START EXERCISE DATA
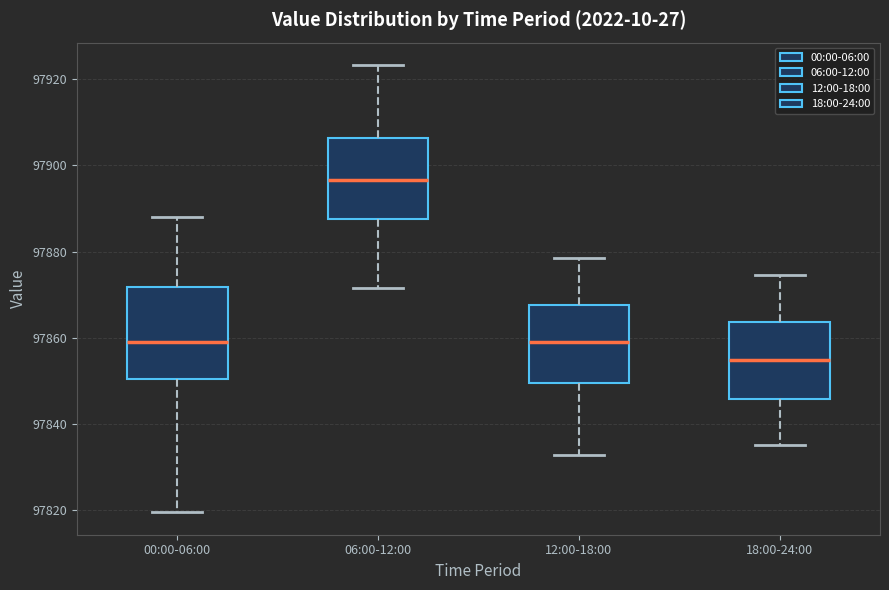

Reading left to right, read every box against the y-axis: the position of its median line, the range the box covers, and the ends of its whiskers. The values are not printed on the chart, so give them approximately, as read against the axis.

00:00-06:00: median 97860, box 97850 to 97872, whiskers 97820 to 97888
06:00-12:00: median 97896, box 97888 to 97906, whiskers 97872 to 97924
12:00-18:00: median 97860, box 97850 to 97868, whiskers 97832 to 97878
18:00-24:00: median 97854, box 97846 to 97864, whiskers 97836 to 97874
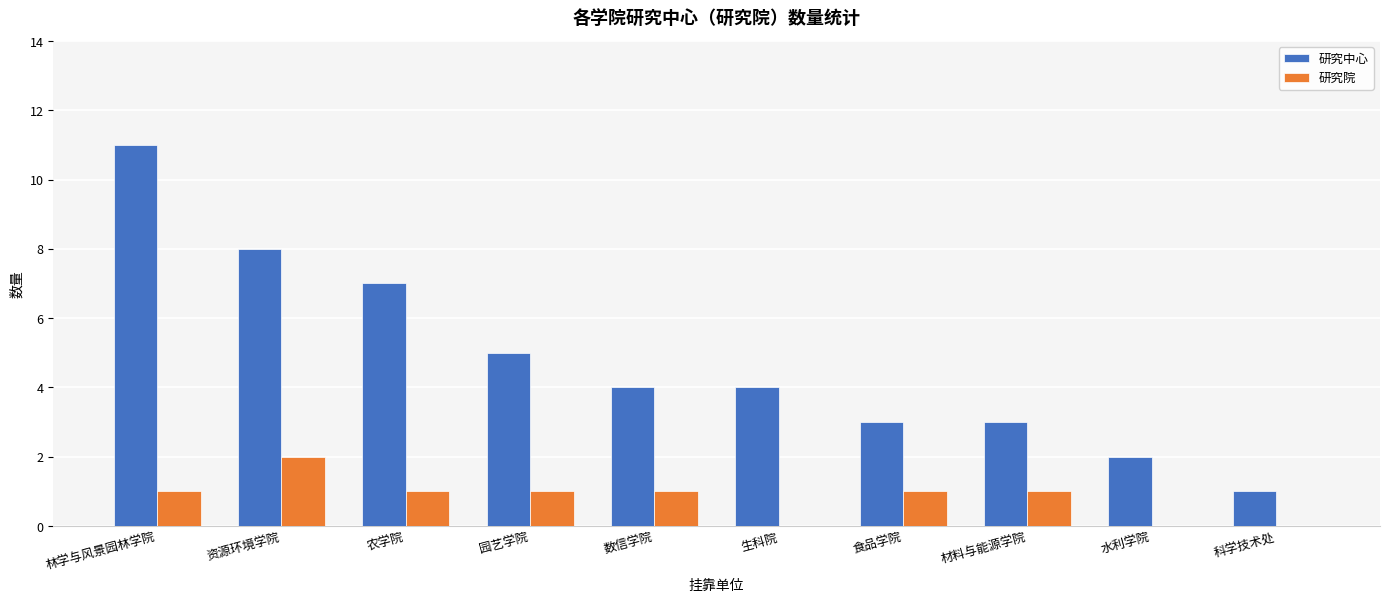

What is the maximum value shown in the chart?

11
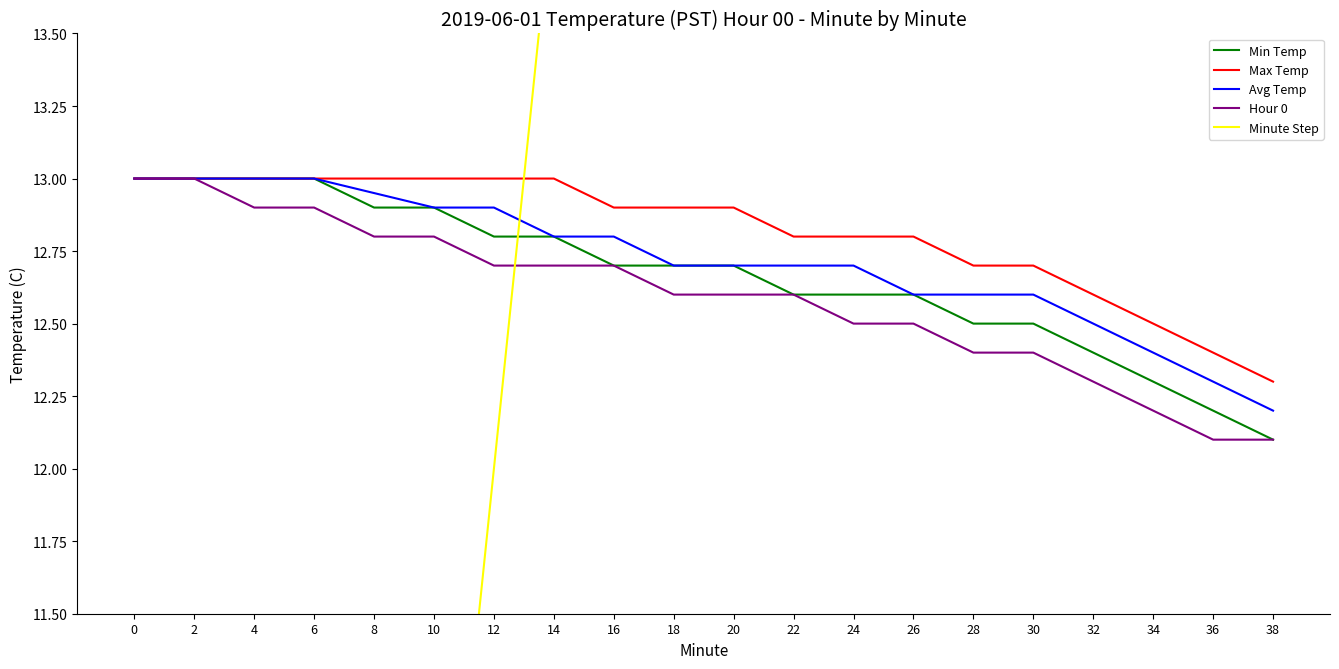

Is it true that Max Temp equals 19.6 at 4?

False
END EXERCISE DATA
■ **GOAL OF THE EXERCISE**
Rewrite the listing above, replacing every "chart" with "graph" and leaving everything else unchanged. Omit the pictures from your answer.

■ **TASK SOLUTION**
Reading left to right, read every box against the y-axis: the position of its median line, the range the box covers, and the ends of its whiskers. The values are not printed on the graph, so give them approximately, as read against the axis.

00:00-06:00: median 97860, box 97850 to 97872, whiskers 97820 to 97888
06:00-12:00: median 97896, box 97888 to 97906, whiskers 97872 to 97924
12:00-18:00: median 97860, box 97850 to 97868, whiskers 97832 to 97878
18:00-24:00: median 97854, box 97846 to 97864, whiskers 97836 to 97874

What is the maximum value shown in the graph?

11

Is it true that Max Temp equals 19.6 at 4?

False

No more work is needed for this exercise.